The FTSE 250 company said that was driven by pricing actions, new business wins and continued demand recovery in personal care.

It said coatings revenue and margins increased on the prior year, with successful pricing actions and an improved mix more than offsetting lower volumes linked to supply chain disruptions and weaker industrial activity in China, as well as rising raw material, energy and logistics cost inflation.

Personal care performance, meanwhile, improved “materially” as social restrictions eased further and growth initiatives continued to gain momentum.

Elementis said margins in the division were strong due to successful pricing actions, while the ramp-up of its new plant in India was progressing “at pace”.

In talc, while successful pricing actions more than offset cost inflation, performance declined on the prior year due to weaker European automotive production and a strike throughout the first quarter at the company’s main paper customer in Finland.

Chromium performance declined as an unexpected temporary plant outage impacted volumes.

Pricing in the division continued to show positive momentum, more than offsetting increased costs, the firm reported.

Elementis said cash generation in its first quarter was in line with expectations, adding that the group's business model remained highly cash-generative.

Additionally, Elementis announced that it had launched a strategic review of its chromium business.
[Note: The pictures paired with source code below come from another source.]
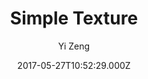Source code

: ---
title: Simple Texture
github: https://github.com/yizeng/jekyll-theme-simple-texture
demo: https://yizeng.github.io/jekyll-theme-simple-texture/
author: Yi Zeng
ssg:
  - Jekyll
cms:
  - No Cms
date: 2017-05-27T10:52:29.000Z
github_branch: master
description: A gem-based responsive simple texture styled Jekyll theme.
stale: true
---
The company said the review would establish whether the full potential of chromium could best be delivered as part of Elementis, or via a full or partial divestment.

It said it would “consider the practicality” of all options, while prioritising the best interests of all stakeholders, including employees, customers and shareholders.

Looking ahead, the directors said the year had started well for the firm, with improved profitability driven by self-help actions, positive momentum in personal care and underlying strength in Coatings.

For the full year, the board said it was “confident” that further strategic progress would drive improved financial performance and a reduction in leverage, in line with expectations.

“We have made a good start to the year and will continue to maintain our focus on self-help actions and effectively managing the challenging external supply chain environment, demand uncertainties and rising inflation,” said chief executive officer Paul Waterman.

“We remain on-track to deliver $50m of new business opportunities, over 20 new products and progress towards $10m of additional efficiency savings by 2023.”

Waterman said in line with the company’s ‘innovation, growth and efficiency’ strategy, Elementis was focussed on the personal care, coatings and talc performance additive businesses, which had “enduring positions of strength” in growing markets, and represented about 90% of group profits.

“In this context we will execute a strategic review of our chromium business to determine whether Elementis remains the best owner.”

At 0857 BST, shares in Elementis were up 0.05% at 121.56p.